Following the lift of a lockdown in the wake of a school shooting, Seattle Pacific University students hug on the campus of Seattle Pacific University in Seattle (AP Photo)
"Police have one suspect in custody, an adult male who was subdued after being pepper-sprayed by a student security guard," the police statement added.
The gunman was identified as Aaron Ybarra, 26, and he was not a student at the university, the Seattle Post Intelligencer newspaper reported.
He was to make an initial court appearance on Friday on suspicion of murder, it said.
Blood on the floor
Blake Oliveira, a student, said he was in class when the shooting rang out and first thought it came from a physics experiment. But then he heard screams, the Seattle paper reported.
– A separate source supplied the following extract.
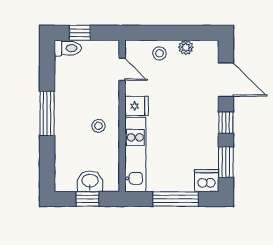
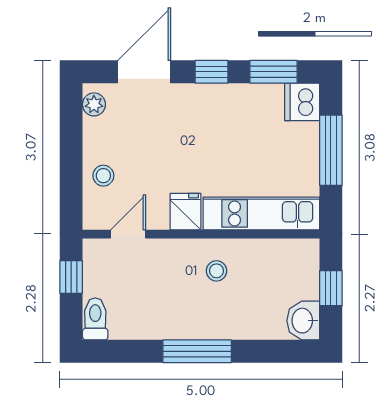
window: (80, 33) -> (71, 277), moved
plant: (186, 47) -> (94, 104), moved
washbasin: (90, 181) -> (303, 321), moved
The 21-year-old grabbed a metal pipe, as he and fellow students were locked in a physics lab.
Oliveira said he heard someone telling others to be calm, and then heard running.
Minutes later, he said, two police officers entered the lab and escorted everyone out.
"I took off my sandals put them into my backpack in case I had to run," Oliveira said. "This is all going down. I saw a cop with a shotgun and I thought, 'Okay, this is kind of real right now.' And then I saw blood on the floor," the newspaper quoted him as saying.
Police spokesman Chris Fowler described how the young male gunman was taken into custody after opening fire in the lobby of a building on the campus.
Seattle Police officers walk past a home believed to be tied to Aaron R. Ybarra, who was arrested on June 5, 2014 following a shooting at Seattle Pacific University in Seattle. (AP Photo)
He began to reload when a student who was monitoring the building "confronted the shooter (and) was able to subdue the individual," Fowler told reporters.
"Once on the ground, other students jumped on top of them and they were able to pin the shooter to the ground until police arrived."
Less than two weeks ago, a reportedly mentally unstable 22-year-old man killed six people before turning the gun on himself at a college campus in Santa Barbara, California.
School shootings have become a tragic periodic occurrence in the United States in recent years.
They include the December 2012 massacre in Newtown, Connecticut that left 20 small children dead, and the Virginia Tech shooting in April 2007 in which 33 died, including the gunman.